(🛳️ Redesign 1/4) Cruise booking website redesign - home

Website redesign for a cruise booking platform

Est read time: 4 minutes

Background

I recently had the opportunity to interview at a global travel company (spoiler alert, I didn't get the job). During the interview process I learned about the project they were hiring for and was excited about the design challenges I'd potentially have to tackle.

After having my third, final-round interview and while I was waiting for the final decision, I couldn't help but get some of my ideas down in Figma and here's the progress I made in two days.

The challenge

The first project of the job was going to be focused on redesigning one of their websites to align with their updated visual identity as well as create some funnels into their rewards program.

Day 1: Search

I spent the first day obsessing over the site's search feature, focused on smoothing out the experience and creating a little more flexibility for users.

I came into this with some previous research of cruise customer groups as preparation for the final interview and now needed to spend some time researching customer's top priorities when booking a cruise in order to create the landing page's main search categories.

After completing research via competitive research, reading travel websites, asking chat-gpt, and interviewing a frequent cruiser (thanks MIL!) I created the 6 main search inputs along with a taxonomy for iCruises originally listed 40+ destination choices focusing on organizing the destinations into 2 main buckets with checkboxes to allow for browsing multiple locations at once (popular destinations & destinations by region). Additionally, I integrated the original website's 'river cruises' and 'cruise and land' categories inside.

Guests were a new category I chose to add in order to help customize search results for different user groups. Families with children vs senior adults have different preferences and catering for their needs was something I wanted to consider.

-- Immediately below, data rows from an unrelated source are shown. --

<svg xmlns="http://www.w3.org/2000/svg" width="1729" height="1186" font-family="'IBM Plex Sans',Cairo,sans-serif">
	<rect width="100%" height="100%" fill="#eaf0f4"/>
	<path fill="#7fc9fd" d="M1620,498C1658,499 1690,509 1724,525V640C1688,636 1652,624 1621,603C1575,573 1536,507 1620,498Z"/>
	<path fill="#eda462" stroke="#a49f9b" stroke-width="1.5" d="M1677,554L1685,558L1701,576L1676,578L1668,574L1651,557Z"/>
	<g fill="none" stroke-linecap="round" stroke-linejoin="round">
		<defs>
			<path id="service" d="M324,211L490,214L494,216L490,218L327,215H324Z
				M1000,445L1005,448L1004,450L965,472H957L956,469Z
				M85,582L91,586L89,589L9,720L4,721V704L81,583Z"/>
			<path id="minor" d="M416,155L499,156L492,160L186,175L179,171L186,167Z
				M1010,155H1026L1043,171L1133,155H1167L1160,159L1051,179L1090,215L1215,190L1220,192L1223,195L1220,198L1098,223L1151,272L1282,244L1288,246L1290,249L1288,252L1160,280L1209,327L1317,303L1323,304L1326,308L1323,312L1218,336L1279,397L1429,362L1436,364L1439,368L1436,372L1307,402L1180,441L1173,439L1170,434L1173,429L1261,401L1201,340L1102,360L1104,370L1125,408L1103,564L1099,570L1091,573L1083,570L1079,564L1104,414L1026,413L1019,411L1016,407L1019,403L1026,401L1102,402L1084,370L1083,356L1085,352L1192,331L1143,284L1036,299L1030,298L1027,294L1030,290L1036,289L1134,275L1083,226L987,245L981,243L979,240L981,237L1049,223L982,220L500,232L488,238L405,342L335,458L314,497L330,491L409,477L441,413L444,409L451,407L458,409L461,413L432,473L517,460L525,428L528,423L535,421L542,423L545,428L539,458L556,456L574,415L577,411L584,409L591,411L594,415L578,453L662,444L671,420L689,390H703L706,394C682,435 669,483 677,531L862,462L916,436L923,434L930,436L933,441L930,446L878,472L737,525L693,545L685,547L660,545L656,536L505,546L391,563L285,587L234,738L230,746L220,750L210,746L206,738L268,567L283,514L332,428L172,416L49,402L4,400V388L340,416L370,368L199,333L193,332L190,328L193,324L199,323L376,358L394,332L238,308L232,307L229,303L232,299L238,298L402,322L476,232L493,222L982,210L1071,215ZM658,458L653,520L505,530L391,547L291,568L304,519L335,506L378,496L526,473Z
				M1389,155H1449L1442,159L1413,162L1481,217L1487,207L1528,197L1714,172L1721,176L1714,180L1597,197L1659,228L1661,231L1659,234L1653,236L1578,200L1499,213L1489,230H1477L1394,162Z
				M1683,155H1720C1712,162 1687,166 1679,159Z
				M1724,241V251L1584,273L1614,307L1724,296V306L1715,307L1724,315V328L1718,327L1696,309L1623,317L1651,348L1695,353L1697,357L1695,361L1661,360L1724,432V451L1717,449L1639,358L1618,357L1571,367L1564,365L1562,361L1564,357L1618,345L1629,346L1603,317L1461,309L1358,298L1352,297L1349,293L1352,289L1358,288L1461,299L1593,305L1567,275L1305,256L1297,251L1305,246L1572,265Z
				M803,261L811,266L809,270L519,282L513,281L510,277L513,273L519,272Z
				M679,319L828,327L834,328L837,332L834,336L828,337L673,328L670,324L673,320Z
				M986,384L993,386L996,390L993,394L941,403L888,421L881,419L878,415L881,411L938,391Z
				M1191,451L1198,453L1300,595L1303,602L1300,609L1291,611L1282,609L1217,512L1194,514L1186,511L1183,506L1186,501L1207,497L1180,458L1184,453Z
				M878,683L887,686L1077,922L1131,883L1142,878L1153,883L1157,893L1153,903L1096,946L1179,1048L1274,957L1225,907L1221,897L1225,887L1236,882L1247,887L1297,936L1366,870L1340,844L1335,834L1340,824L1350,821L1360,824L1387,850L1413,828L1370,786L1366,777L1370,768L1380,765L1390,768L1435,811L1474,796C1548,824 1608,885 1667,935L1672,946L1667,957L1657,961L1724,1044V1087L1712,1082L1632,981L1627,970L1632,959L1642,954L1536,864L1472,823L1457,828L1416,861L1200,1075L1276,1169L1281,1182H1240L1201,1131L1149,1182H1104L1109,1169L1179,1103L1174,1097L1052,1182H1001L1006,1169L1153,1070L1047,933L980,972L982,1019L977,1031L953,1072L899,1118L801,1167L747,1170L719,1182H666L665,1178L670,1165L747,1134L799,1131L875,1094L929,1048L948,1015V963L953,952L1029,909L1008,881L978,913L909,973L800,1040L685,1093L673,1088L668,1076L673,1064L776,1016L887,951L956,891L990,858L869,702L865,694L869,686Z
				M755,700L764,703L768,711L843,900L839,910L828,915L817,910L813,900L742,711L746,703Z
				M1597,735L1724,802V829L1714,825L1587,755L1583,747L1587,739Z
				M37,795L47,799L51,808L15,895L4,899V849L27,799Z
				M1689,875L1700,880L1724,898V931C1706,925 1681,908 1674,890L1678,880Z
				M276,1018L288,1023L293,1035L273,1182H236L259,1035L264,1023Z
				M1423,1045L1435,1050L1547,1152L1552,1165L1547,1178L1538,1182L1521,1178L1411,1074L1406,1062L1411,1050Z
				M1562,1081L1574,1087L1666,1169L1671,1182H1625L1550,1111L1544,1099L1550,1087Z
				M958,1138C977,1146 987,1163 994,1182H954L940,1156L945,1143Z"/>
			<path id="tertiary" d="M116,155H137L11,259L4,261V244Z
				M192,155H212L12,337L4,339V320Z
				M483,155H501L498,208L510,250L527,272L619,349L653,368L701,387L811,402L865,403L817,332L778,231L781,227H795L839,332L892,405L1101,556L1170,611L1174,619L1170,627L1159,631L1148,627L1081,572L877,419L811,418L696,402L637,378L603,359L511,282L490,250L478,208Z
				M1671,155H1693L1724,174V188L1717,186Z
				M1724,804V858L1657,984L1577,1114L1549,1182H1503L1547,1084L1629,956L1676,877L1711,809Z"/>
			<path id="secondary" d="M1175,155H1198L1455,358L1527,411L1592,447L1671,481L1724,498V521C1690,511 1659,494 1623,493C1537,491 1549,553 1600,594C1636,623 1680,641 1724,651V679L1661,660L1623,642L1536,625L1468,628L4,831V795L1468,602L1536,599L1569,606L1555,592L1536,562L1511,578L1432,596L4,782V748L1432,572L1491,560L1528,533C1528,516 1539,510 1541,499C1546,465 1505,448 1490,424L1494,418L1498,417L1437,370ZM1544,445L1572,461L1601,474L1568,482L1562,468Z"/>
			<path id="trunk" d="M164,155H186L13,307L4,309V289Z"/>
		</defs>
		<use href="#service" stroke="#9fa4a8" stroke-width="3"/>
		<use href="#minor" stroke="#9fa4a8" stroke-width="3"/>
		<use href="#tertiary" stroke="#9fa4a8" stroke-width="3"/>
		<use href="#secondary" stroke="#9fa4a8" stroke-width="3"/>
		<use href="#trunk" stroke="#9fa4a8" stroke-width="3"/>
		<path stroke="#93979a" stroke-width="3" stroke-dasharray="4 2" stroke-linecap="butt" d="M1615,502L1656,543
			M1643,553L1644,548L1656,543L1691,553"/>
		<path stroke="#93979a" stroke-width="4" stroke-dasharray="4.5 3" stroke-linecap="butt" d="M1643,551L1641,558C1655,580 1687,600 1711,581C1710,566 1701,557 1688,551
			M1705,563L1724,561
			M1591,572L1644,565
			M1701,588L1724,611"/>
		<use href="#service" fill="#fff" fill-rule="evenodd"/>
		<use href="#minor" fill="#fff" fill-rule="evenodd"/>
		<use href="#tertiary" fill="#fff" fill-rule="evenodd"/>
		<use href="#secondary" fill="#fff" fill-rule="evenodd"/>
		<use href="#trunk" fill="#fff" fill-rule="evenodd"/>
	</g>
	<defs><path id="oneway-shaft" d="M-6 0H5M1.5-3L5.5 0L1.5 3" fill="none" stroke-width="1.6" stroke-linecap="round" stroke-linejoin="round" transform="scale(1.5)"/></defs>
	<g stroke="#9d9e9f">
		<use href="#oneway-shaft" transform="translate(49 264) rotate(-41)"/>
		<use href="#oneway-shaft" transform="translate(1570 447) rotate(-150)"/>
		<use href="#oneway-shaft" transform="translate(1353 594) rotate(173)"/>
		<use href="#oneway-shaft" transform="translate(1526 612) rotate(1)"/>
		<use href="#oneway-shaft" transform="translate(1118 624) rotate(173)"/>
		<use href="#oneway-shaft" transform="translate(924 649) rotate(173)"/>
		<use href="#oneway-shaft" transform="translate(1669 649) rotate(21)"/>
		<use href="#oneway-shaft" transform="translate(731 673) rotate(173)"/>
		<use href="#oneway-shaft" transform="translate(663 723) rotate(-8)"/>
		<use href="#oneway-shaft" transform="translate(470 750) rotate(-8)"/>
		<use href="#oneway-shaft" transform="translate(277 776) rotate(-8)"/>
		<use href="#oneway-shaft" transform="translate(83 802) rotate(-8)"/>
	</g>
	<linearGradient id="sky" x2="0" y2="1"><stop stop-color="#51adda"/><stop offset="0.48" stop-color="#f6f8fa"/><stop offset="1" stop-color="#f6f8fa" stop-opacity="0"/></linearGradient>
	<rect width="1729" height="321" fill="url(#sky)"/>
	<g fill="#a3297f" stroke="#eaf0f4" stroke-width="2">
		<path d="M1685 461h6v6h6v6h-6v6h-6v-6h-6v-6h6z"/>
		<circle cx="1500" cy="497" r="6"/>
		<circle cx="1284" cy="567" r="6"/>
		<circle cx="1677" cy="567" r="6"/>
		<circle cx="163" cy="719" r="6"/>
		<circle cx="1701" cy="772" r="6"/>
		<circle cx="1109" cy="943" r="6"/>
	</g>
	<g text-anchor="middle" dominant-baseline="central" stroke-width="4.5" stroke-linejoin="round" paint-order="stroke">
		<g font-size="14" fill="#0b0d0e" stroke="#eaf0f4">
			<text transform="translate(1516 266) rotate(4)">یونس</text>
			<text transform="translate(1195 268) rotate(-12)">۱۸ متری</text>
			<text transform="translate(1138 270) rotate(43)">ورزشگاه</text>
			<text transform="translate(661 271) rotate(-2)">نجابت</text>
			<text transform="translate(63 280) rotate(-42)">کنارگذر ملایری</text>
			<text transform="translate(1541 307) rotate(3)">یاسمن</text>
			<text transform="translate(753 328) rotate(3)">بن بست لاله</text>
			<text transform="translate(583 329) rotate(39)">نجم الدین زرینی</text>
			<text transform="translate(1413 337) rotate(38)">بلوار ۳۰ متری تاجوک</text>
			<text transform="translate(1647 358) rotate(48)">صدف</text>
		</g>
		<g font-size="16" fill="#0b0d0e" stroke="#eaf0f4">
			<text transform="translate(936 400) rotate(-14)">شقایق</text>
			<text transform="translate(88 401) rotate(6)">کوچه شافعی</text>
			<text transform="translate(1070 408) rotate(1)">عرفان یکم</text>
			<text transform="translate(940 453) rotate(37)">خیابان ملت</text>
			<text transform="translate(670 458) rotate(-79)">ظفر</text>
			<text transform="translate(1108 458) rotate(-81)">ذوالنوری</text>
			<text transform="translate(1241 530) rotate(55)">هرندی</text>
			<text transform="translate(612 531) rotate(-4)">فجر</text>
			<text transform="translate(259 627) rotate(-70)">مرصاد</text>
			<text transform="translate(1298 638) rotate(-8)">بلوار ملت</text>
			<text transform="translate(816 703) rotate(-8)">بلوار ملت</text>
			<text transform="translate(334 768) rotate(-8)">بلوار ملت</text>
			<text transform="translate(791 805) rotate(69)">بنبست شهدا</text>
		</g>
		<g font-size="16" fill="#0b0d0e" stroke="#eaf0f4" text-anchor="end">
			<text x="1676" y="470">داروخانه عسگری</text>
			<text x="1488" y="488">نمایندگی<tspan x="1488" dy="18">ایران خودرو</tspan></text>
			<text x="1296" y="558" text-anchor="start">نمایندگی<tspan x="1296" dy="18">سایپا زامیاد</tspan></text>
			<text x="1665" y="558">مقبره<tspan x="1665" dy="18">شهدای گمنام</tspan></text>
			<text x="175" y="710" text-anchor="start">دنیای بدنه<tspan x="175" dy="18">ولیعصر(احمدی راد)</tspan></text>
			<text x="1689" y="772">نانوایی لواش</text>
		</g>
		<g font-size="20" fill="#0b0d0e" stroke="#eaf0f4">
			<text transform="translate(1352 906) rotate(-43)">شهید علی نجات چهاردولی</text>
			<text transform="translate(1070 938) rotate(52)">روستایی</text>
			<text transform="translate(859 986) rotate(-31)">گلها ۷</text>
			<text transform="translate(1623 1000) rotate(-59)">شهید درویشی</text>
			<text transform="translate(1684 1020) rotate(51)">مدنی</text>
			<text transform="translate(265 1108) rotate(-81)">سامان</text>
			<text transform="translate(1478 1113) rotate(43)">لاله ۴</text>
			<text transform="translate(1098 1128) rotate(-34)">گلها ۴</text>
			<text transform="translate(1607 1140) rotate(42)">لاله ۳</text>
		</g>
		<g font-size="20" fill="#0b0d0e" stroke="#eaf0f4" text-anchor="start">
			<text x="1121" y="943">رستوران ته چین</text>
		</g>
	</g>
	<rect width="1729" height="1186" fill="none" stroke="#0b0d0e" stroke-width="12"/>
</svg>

I also wanted to add some flexibility to the date search to allow users to browse between specific dates or more generally across months.

Day 2: Reorganizing page content

Coming in the next day, I looked at the overall page structure and content.

Knowing one of the company's primary goals was to convert more of their visitors into rewards program users, I highlighted the value for signing up for 'iCruise Rewards' as the largest card in the next section under search. I also used this space to highlight some of the company's other value propositions (sailing for free if you book with friends, the cruise finder mobile app, a 20th anniversary drawing, and their newsletter) and was able to free up space for the next section's 'popular cruises'.

Understanding the importance of instilling customer confidence in the brand, the last section I wanted to include was to highlight awards & recognition the company had earned.

Visual identity & accessibility considerations

Finally, by using the palette and design patterns their newer 'iCruise Rewards' website, I refined the components throughout with defined palette, corner radius, and spacing. To ensure top-tier WCAG accessibility for users, I made sure to check contrast ratios used throughout the cards on the homepage.

To be continued...

There were a deceivingly large number of challenges to solve throughout this homepage redesign and I had a blast tackling them one at a time. I'm grateful for the company's serious consideration in bringing me on and although I'm bummed to not have made the final cut, I've still got some work I want to continue as I translate what I'm visualizing in my head into Figma.

I'm looking forward to adding updates and challenging myself further as I bring this to life with some animation and tackle the search results page (along with the filtering options - something I really value in e-commerce websites).